Verfassungsgerichtsurteil über die Hartz IV-Regelsätze: Eine positive Entscheidung für die Betroffenen

Dienstag, 9. Februar 2010
Daniela Kolbe

Wie das Bundesverfassungsgericht in seinem heutigen Urteil entschieden hat, müssen die Hartz IV Regelsätze für Erwachsene und Kinder bist zum 31.12.2010 neu berechnet werden. Die jetzige Regelung verstößt nach Ansicht der Richter gegen die Verfassung.
Daniela Kolbe, SPD-Bundestagsabgeordnete für Leipzig, begrüßt diese Entscheidung sehr.

Laut Daniela Kolbe war die bisherige Berechnungsregelung kaum nachvollziehbar und auch nicht vermittelbar:

"Die Berechnung der Bedarfssätze war intransparent und zum Teil wirklichkeitsfremd, wenn ich allein die bisherige Staffelung bei den Regelsätzen für Kinder betrachte. Das war schon teilweise Meilen an der Realität vorbei und auch den Menschen nicht vermittelbar.

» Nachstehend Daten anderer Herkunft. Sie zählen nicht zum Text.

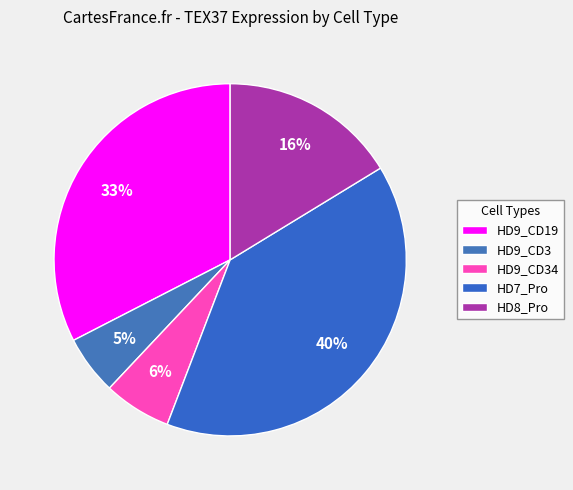

The HD9_CD34 slice represents 20% of the pie. True or false?

False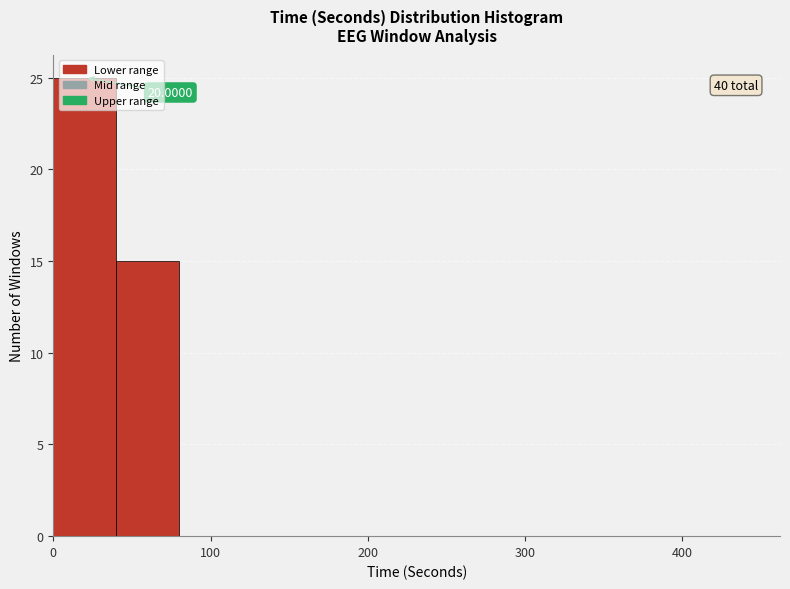

Over which range of the x-axis is the bar tallest?

0 to 40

Jetzt kommt es darauf an, die Sätze transparent zu gestalten und am wirklichen Bedarf festzumachen. Insbesondere bei den Kinderregelsätzen muss genau definiert werden, was benötigt wird. Schließlich haben heranwachsende Kinder einen höheren Bedarf, angefangen bei Bildung wie z. B. Schulbücher über Kleidung bis hin zu Teilhabe, wenn es zum Beispiel um einen Schulausflug geht. Aber es geht für mich auch darum, Kinderarmut zu verhindern.

Wesentlich ist auch, dass endlich existenzsichernde Mindestlöhne eingeführt werden, die die Menschen davor bewahren zusätzliche staatliche Leistungen in Anspruch nehmen zu müssen. Sonst droht, dass immer mehr Arbeitsnehmerinnen und Arbeitnehmer zur Aufstockung ihrer Löhne gezwungen werden.

Frau von der Leyen und die Bundesregierung sind jetzt aufgefordert, sich schleunigst an ihre Hausaufgaben zu machen, die ihnen das Bundesverfassungsgericht aufgegeben hat. Die Regelsätze müssen im Sinne der Menschen und der Kinder nachgebessert werden.
Es darf nicht erst wieder bis Ultimo, wie es bei der Entscheidung über die Neuorganisation der Jobcenter getan wurde,  gewartet werden. Denn wenn die Schwarz-Gelbe Regierung wieder einmal kostbare Zeit verstreichen ließe, wäre das mehr als fahrlässig. Ich fordere Frau von der Leyen auf, sich innerhalb der Bundesregierung für Mindestlöhne stark zu machen. Sonst macht sie Politik gegen die Menschen."